- Alibaba Group will spend 100 billion yuan ($15 billion) over the next five years to expand its Cainiao logistics network, further demonstrating its overseas expansion plans, Reuters reported Tuesday. Alibaba has spent 5.3 billion yuan to increase its stake in Cainiao from 47% to 51%.
- A company executive called the move a demonstration of its commitment to creating the most efficient logistics network in China and elsewhere around the world.
- Alibaba is currently expanding its e-commerce and logistics network and diversifying its customer base. The company also recently announced the creation of direct sales channels in countries around Southeast Asia.
Alibaba's expansion into logistics is part of the company's effort to create a network of service.
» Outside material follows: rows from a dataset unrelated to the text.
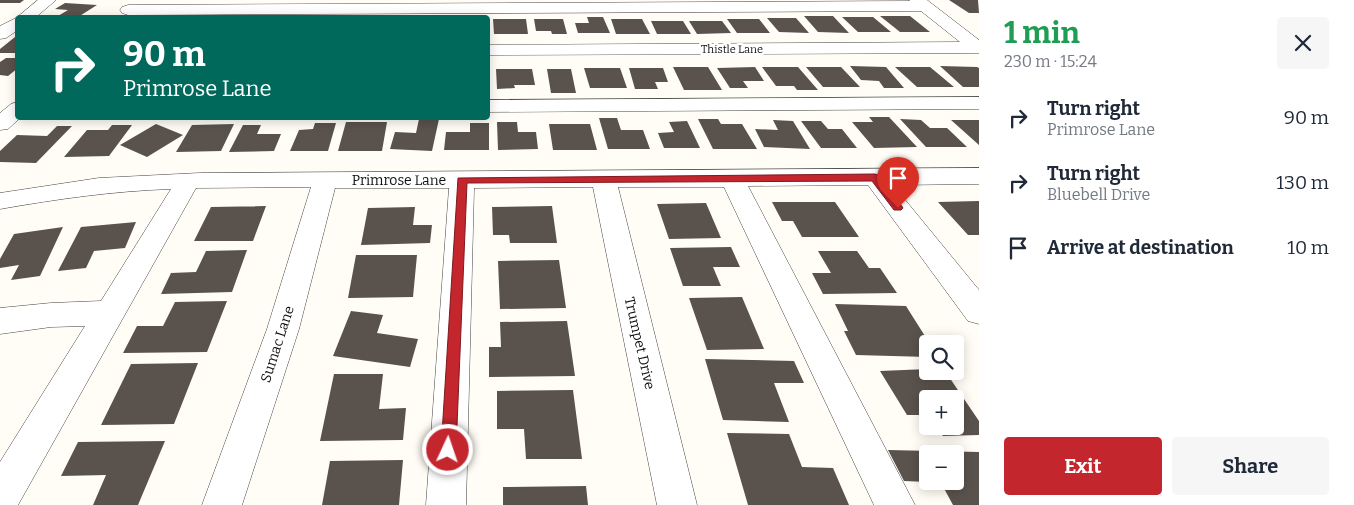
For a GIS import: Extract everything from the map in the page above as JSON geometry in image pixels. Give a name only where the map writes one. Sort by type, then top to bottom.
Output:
[{"type":"street","points":[[28,15],[48,0]]},
{"type":"street","points":[[129,9],[921,3],[978,48]]},
{"type":"street","points":[[0,34],[15,24]]},
{"type":"street","name":"Thistle Lane","points":[[490,50],[978,48]]},
{"type":"street","points":[[490,106],[979,103]]},
{"type":"street","points":[[0,124],[15,111]]},
{"type":"street","name":"Primrose Lane","points":[[0,201],[41,192],[143,182],[979,176]]},
{"type":"street","points":[[875,178],[979,312]]},
{"type":"street","points":[[732,179],[895,505]]},
{"type":"street","name":"Sumac Lane","points":[[222,505],[282,329],[325,180]]},
{"type":"street","points":[[446,505],[462,180]]},
{"type":"street","name":"Trumpet Drive","points":[[604,180],[676,505]]},
{"type":"street","points":[[0,498],[188,181]]},
{"type":"street","points":[[0,321],[51,314],[108,313]]},
{"type":"building","points":[[0,0],[24,0],[20,3],[0,3]]},
{"type":"building","points":[[949,0],[978,0],[979,13],[969,13]]},
{"type":"building","points":[[65,3],[97,5],[81,15],[60,15],[68,10],[55,9]]},
{"type":"building","points":[[804,16],[833,16],[849,33],[818,32]]},
{"type":"building","points":[[880,16],[910,16],[930,32],[900,32]]},
{"type":"building","points":[[587,17],[603,17],[610,33],[578,33],[575,23],[589,23]]},
{"type":"building","points":[[842,17],[873,17],[891,32],[858,32]]},
{"type":"building","points":[[767,18],[796,18],[809,33],[779,32]]},
{"type":"building","points":[[493,19],[526,19],[528,34],[494,34]]},
{"type":"building","points":[[534,19],[563,19],[567,34],[536,31]]},
{"type":"building","points":[[611,19],[642,19],[650,34],[616,34]]},
{"type":"building","points":[[727,19],[759,19],[770,33],[737,33]]},
{"type":"building","points":[[651,21],[683,21],[691,34],[657,34]]},
{"type":"building","points":[[689,21],[722,21],[731,33],[697,34]]},
{"type":"building","points":[[15,37],[15,53],[0,53],[0,49]]},
{"type":"building","points":[[6,58],[15,58],[15,70],[8,76],[0,75],[0,62]]},
{"type":"building","points":[[850,66],[886,67],[904,88],[884,88],[879,81],[861,80]]},
{"type":"building","points":[[940,66],[979,68],[979,87],[963,87]]},
{"type":"building","points":[[673,67],[708,67],[722,90],[684,90]]},
{"type":"building","points":[[755,67],[764,81],[743,81],[748,88],[730,88],[717,68]]},
{"type":"building","points":[[762,67],[798,67],[818,90],[797,90],[794,86],[776,86]]},
{"type":"building","points":[[806,67],[841,67],[860,87],[823,87]]},
{"type":"building","points":[[895,67],[930,67],[954,87],[917,87]]},
{"type":"building","points":[[584,68],[620,68],[627,88],[590,88]]},
{"type":"building","points":[[629,68],[663,68],[668,82],[655,82],[658,89],[635,89]]},
{"type":"building","points":[[496,69],[532,69],[535,85],[514,85],[515,88],[497,89]]},
{"type":"building","points":[[547,69],[571,69],[576,93],[551,93]]},
{"type":"building","points":[[869,117],[889,117],[917,147],[874,148],[852,122],[873,122]]},
{"type":"building","points":[[599,118],[617,118],[621,130],[643,130],[650,149],[608,149]]},
{"type":"building","points":[[698,119],[718,119],[721,124],[742,124],[757,149],[713,149]]},
{"type":"building","points":[[900,119],[921,120],[930,128],[947,128],[967,147],[926,147]]},
{"type":"building","points":[[419,120],[439,120],[432,151],[390,149],[395,132],[416,133]]},
{"type":"building","points":[[773,120],[793,121],[810,149],[764,147],[755,129],[778,130]]},
{"type":"building","points":[[951,120],[979,120],[979,145]]},
{"type":"building","points":[[687,121],[700,148],[664,148],[658,133],[674,132],[669,122]]},
{"type":"building","points":[[801,121],[821,121],[828,129],[842,129],[857,148],[821,148]]},
{"type":"building","points":[[346,122],[387,122],[382,151],[338,151]]},
{"type":"building","points":[[497,122],[517,122],[518,132],[536,132],[538,149],[498,150]]},
{"type":"building","points":[[315,123],[336,123],[328,151],[290,151],[299,130],[313,129]]},
{"type":"building","points":[[470,123],[489,123],[489,150],[444,150],[446,132],[470,132]]},
{"type":"building","points":[[156,124],[183,135],[147,157],[120,145]]},
{"type":"building","points":[[234,124],[221,151],[176,152],[192,125]]},
{"type":"building","points":[[549,124],[590,124],[597,150],[553,150]]},
{"type":"building","points":[[112,125],[132,125],[109,156],[64,157],[87,130],[108,130]]},
{"type":"building","points":[[243,125],[261,125],[257,134],[281,134],[274,151],[229,152]]},
{"type":"building","points":[[57,126],[72,126],[36,163],[0,162],[0,151],[17,135],[47,136]]},
{"type":"building","points":[[979,201],[979,235],[968,235],[938,202]]},
{"type":"building","points":[[772,202],[835,202],[859,237],[802,237],[793,221],[782,221]]},
{"type":"building","points":[[706,203],[721,238],[669,239],[657,204]]},
{"type":"building","points":[[266,206],[253,241],[194,241],[211,207]]},
{"type":"building","points":[[552,206],[557,243],[510,243],[509,235],[493,235],[492,207]]},
{"type":"building","points":[[415,207],[413,225],[432,225],[430,243],[361,245],[368,208]]},
{"type":"building","points":[[136,222],[125,248],[94,251],[86,268],[58,271],[81,227]]},
{"type":"building","points":[[63,227],[40,276],[11,280],[19,265],[0,268],[0,259],[14,234]]},
{"type":"building","points":[[731,247],[740,267],[713,267],[721,286],[683,286],[670,248]]},
{"type":"building","points":[[247,250],[232,292],[161,294],[171,273],[196,272],[206,251]]},
{"type":"building","points":[[818,251],[857,251],[869,268],[880,268],[897,293],[823,294],[812,273],[831,273]]},
{"type":"building","points":[[356,255],[417,255],[413,297],[348,298]]},
{"type":"building","points":[[559,260],[566,308],[500,309],[498,261]]},
{"type":"building","points":[[742,297],[764,349],[707,350],[689,298]]},
{"type":"building","points":[[227,301],[207,352],[123,353],[137,326],[163,326],[175,302]]},
{"type":"building","points":[[835,304],[906,306],[924,335],[919,335],[919,357],[856,355],[844,331],[848,331]]},
{"type":"building","points":[[351,311],[383,315],[377,333],[418,339],[410,367],[333,356]]},
{"type":"building","points":[[567,321],[575,376],[489,377],[489,347],[501,347],[500,322]]},
{"type":"building","points":[[705,359],[794,361],[804,383],[774,383],[789,422],[723,420]]},
{"type":"building","points":[[198,363],[174,424],[101,425],[131,364]]},
{"type":"building","points":[[919,369],[919,380],[951,380],[958,390],[919,390],[919,415],[907,415],[880,371]]},
{"type":"building","points":[[334,374],[383,374],[379,409],[406,408],[403,440],[320,441]]},
{"type":"building","points":[[573,390],[582,459],[526,459],[524,429],[497,429],[497,391]]},
{"type":"building","points":[[964,399],[979,421],[979,435],[943,436],[964,435]]},
{"type":"building","points":[[727,433],[789,434],[802,467],[833,468],[849,505],[748,505]]},
{"type":"building","points":[[165,441],[138,505],[93,505],[106,475],[61,476],[78,442]]},
{"type":"building","points":[[888,450],[919,451],[919,482],[904,481]]},
{"type":"building","points":[[964,452],[979,452],[979,505],[953,505],[945,490],[964,490]]},
{"type":"building","points":[[403,460],[399,505],[322,505],[330,461]]},
{"type":"building","points":[[586,486],[588,505],[503,505],[503,487]]},
{"type":"route","points":[[448,450],[462,180],[875,178],[898,208]]}]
One of Alibaba's early moves into logistics involved its collaboration with the Maersk Line, which first gave it freight forwarding capability, even if only eight Chinese ports were initially available. The Chinese company's next venture into logistics came via its memorandum of understanding (MOU) with Kuehne + Nagel, which offered all of Alibaba's shipping clients access to Kuehne + Nagel's logistics network. Alibaba soon undertook another MOU with CMA CGM, similar to that it held with Maersk, wherein shippers can reserve space for lower fees and both carriers gain access to a wider market.
These expansions are generally seen as an intelligent strategy for Alibaba.
"Alibaba making moves to obtain a logistics company is a smart move for their long-term business plan, and one that mirrors Amazon's acquisition of aircraft and the building out of its own cargo fleet and hub," Tushar Patel, CMO of Kibo, told Supply Chain Dive. "Alibaba, and other large companies, feel that removing the middle man gives them better control over the customer experience, and very likely reduces costs typically absorbed by consumers."
Reducing costs contributes greatly to customer satisfaction, but also allows a company to develop a more nimble supply chain that turns a bigger profit.
"The good news is that retailers don't need to be on the verge of ‘taking over the world’ in order to provide great customer experiences and reduce costs," Patel said.